Il parco giochi di Himmler? ..no…ci accompagna in un luogo assai più crudele….la scuola superiore!!! Il giovane regista giapponese ci presenta una scuola insolita, almeno per quanto siamo abituati a pensare la scuola del sol levante: affollata, perfettamente organizzata ed estremamente selettiva. Fra i corridoi vuoti, imbrattati di scritte fino all’eccesso, si lotta ogni giorno per il rispetto, si gioca con la morte, ogni alunno della scuola sembra essere solo, disperato, ognuno cerca una via di fuga; ma sembra essere la morte il desiderio che accomuna tutti, dominatori e sottomessi, tant’è che la sfida rituale sul tetto della scuola, si vince avvicinandosi letteralmente quanto più possibile alla morte… e chi vince è Il Capo , indiscusso, per tutti, studenti e professori.

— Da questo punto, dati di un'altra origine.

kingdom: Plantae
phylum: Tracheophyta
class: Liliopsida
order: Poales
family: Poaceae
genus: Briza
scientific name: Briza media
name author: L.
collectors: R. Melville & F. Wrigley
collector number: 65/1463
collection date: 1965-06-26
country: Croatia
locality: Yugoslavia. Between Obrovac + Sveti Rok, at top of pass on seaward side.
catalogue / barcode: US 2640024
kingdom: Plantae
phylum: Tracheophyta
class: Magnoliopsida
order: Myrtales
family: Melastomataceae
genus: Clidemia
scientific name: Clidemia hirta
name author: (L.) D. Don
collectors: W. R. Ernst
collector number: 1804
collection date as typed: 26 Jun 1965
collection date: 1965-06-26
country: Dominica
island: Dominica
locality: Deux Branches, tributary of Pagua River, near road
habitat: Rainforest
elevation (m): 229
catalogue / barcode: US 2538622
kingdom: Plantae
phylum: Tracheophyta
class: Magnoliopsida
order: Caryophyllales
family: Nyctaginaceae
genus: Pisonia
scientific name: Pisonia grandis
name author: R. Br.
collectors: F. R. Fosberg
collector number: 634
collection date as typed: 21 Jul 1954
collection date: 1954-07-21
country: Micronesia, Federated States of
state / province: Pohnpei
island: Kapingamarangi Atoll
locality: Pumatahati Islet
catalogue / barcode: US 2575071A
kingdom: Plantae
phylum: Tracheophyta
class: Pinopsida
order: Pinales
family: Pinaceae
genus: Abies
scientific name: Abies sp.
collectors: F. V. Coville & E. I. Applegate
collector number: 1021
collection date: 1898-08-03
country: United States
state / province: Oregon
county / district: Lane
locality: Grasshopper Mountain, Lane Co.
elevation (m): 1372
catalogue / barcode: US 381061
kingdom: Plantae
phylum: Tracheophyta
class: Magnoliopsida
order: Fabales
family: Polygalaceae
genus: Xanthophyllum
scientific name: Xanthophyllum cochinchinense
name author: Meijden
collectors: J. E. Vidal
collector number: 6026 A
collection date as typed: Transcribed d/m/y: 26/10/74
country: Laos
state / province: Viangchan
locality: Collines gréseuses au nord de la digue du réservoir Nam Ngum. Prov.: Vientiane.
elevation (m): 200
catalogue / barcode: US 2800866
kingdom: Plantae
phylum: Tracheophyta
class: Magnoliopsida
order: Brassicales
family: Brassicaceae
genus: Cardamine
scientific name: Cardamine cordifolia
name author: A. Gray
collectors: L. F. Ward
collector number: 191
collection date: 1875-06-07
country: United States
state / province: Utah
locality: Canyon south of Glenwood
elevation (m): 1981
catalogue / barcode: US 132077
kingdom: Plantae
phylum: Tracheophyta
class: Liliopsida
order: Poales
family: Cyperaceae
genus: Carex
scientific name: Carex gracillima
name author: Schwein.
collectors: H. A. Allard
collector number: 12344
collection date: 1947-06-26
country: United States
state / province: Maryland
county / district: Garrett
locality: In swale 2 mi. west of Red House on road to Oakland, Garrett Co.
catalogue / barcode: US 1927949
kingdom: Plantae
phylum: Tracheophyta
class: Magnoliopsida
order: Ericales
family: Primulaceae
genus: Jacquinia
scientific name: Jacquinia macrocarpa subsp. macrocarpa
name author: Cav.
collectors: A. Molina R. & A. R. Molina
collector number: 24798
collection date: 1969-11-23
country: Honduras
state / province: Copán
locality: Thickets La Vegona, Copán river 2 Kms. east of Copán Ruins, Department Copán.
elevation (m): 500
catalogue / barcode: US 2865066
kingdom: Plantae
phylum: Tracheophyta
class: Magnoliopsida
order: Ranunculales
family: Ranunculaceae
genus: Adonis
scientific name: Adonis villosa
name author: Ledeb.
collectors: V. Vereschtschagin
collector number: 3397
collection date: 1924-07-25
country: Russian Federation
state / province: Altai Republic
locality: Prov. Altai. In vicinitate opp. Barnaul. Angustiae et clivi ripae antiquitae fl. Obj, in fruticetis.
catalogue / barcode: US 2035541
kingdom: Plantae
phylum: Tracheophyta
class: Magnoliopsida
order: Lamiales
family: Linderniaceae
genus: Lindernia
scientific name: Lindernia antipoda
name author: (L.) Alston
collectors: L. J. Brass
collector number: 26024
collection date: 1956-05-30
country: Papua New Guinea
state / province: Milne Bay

Gli alunni pensano al proprio futuro, alla propria vita e non vedono una via di uscita. La violenza gratuita, l’esercizio del potere, è un modo per diventare qualcuno, essere rispettato e da subito(per gli altri non resta che allenarsi da soli per uno sport di gruppo). Ma la violenza (o la solitudine?) sembra consumare tutti, chi entra nella yakuza, chi viene arrestato per omicidio (di un amico), chi perde improvvisamente la vista. Rimangono in due del vecchio gruppo di amici: Kujo, che pur essendo il capo si rende conto della situazione, e cerca difficilmente una via di fuga alternativa, e Aoki, che vuole impadronirsi del titolo dell’amico. La sfida non si può che svolgere sul tetto, ma il potere conquistato non vale l’amicizia. La scuola giapponese è probabilmente la più selettiva e individualista del mondo, Toyoda sembra vedere nell’amicizia l’unico modo per riuscire a pararsi il culo durante gli anni della scuola. Il futuro è incerto, ma quando si ha la certezza di aver fallito le proprie mete, con ancora tutta la vita davanti, la morte attira come una calamita. Qualche amicizia sincera può aiutare a restare sul proprio cammino. Tutto qui? Sembra sin troppo semplice il lavoro del regista, sia per come usa la macchina da presa: uno stile umile, misero (si limita alla telecamera a mano per le scene più veloci (forse non si arriva a tre). Sia per la linearità della storia, il cineasta si concede solamente di svelare il rapporto di amicizia profonda che legava i due amici solo nel finale, ciò costringe lo spettatore a ripensare tutto il film durante la sequenza finale. Ma ciò non deve trarre in inganno, la vera potenza del film sta nel suo crudo espressionismo, la scuola è fatiscente, i corridoi vuoti, sporchi fanno da cassa di risonanza alla vita degli alunni, Le scene più violente sono sempre cupe, sempre più nere. Lo stile è ridotto al minino come la voglia di vivere dei personaggi. Peccato che Toyoda faccia un paragone piuttosto banale fra gli studenti e i fiori che devono sbocciare, ma sicuramente il suo Blue Spring (primavera triste …la traduzione è mia) rimane un film da vedere. Come gli altri giovani del cinema giapponese (K.Kurosawa, S. Sono e il più esperto T. Miike) rappresentano una realtà dove la solitudine e la decadenza consumano dall’interno la società e l’individuo.